Dear Mr. Sharp,

Yes, I was annoyed with you, but let us bury that; you have shown so much good nature under my refusal that I have blotted out the record.

And to show I have repented of my wrath: is your article written? If not, you might like to see early sheets of my volume of verse, not very good, but still—and the Scotch ones would amuse you I believe. And you might like also to see the plays I have written with Mr. Henley: let me know, and you shall have them as soon as I can manage.

Yours very truly,

Robert Louis Stevenson.

The notice I had seen already, and was pleased with.

After the appearance of the review of Underwoods, R. L. S. wrote again:

Dear Mr. Sharp,

What is the townsman’s blunder?—though I deny I am a townsman, for I have lived, on the whole, as much or more in the country: well, perhaps not so much.
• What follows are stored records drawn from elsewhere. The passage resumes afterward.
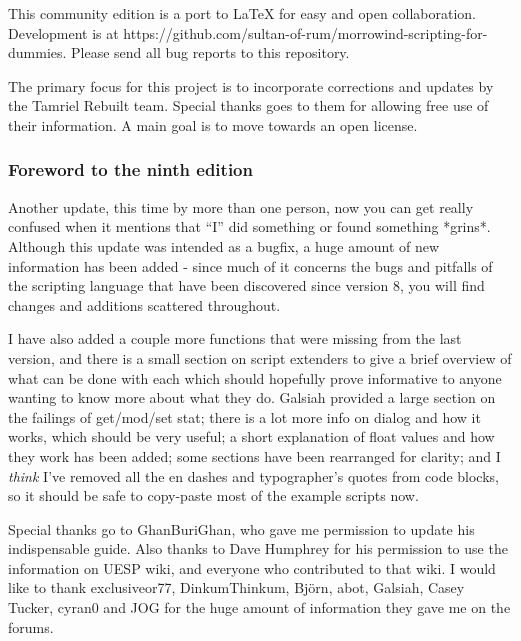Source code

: \documentclass[oneside]{article}
\begin{document}
This community edition is a port to LaTeX for easy and open collaboration. Development is at https://github.com/sultan-of-rum/morrowind-scripting-for-dummies. Please send all bug reports to this repository.

The primary focus for this project is to incorporate corrections and updates by the Tamriel Rebuilt team. Special thanks goes to them for allowing free use of their information. A main goal is to move towards an open license. %

\hypertarget{foreword-to-the-ninth-edition}{%
\subsubsection{\texorpdfstring{\hfill\break
Foreword to the ninth edition}{Foreword to the ninth edition}}\label{foreword-to-the-ninth-edition}}

Another update, this time by more than one person, now you can get really confused when it mentions that ``I'' did something or found something *grins*. Although this update was intended as a bugfix, a huge amount of new information has been added - since much of it concerns the bugs and pitfalls of the scripting language that have been discovered since version 8, you will find changes and additions scattered throughout.

I have also added a couple more functions that were missing from the last version, and there is a small section on script extenders to give a brief overview of what can be done with each which should hopefully prove informative to anyone wanting to know more about what they do. Galsiah provided a large section on the failings of get/mod/set stat; there is a lot more info on dialog and how it works, which should be very useful; a short explanation of float values and how they work has
been added; some sections have been rearranged for clarity; and I \emph{think} I've removed all the en dashes and typographer's quotes from code blocks, so it should be safe to copy-paste most of the example scripts now.

Special thanks go to GhanBuriGhan, who gave me permission to update his indispensable guide. Also thanks to Dave Humphrey for his permission to use the information on UESP wiki, and everyone who contributed to that wiki. I would like to thank exclusiveor77, DinkumThinkum, Björn, abot, Galsiah, Casey Tucker, cyran0 and JOG for the huge amount of information they gave me on the forums.
\end{document}
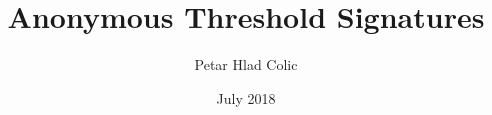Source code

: \documentclass[envcountsect]{beamer}
\title{Anonymous Threshold Signatures}
\author{Petar Hlad Colic}
\institute{Universitat Polit\`ecnica de Catalunya \\ Facultat de Matem\`atiques i Estadistica}
\date{July 2018}
\begin{document}
    \frame{\titlepage}
    
    \frame{\tableofcontents}
    
    
    
    
    
    
    
    
    
    
    
    
\end{document}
Is it that the thrush does not sing at night? That is possible. I only know most potently the blackbird (his cousin) does: many and many a late evening in the garden of that poem have I listened to one that was our faithful visitor; and the sweetest song I ever heard was past nine at night in the early spring, from a tree near the N. E. gate of Warriston cemetery. That I called what I believe to have been a merle by the softer name of mavis (and they are all turdi, I believe) is the head and front of my offence against literal severity, and I am curious to hear if it has really brought me into some serious error.

Your article is very true and very kindly put: I have never called my verses poetry: they are verse, the verse of a speaker not a singer; but that is a fair business like another. I am of your mind too in preferring much the Scotch verses, and in thinking “Requiem” the nearest thing to poetry that I have ever “clerkit.”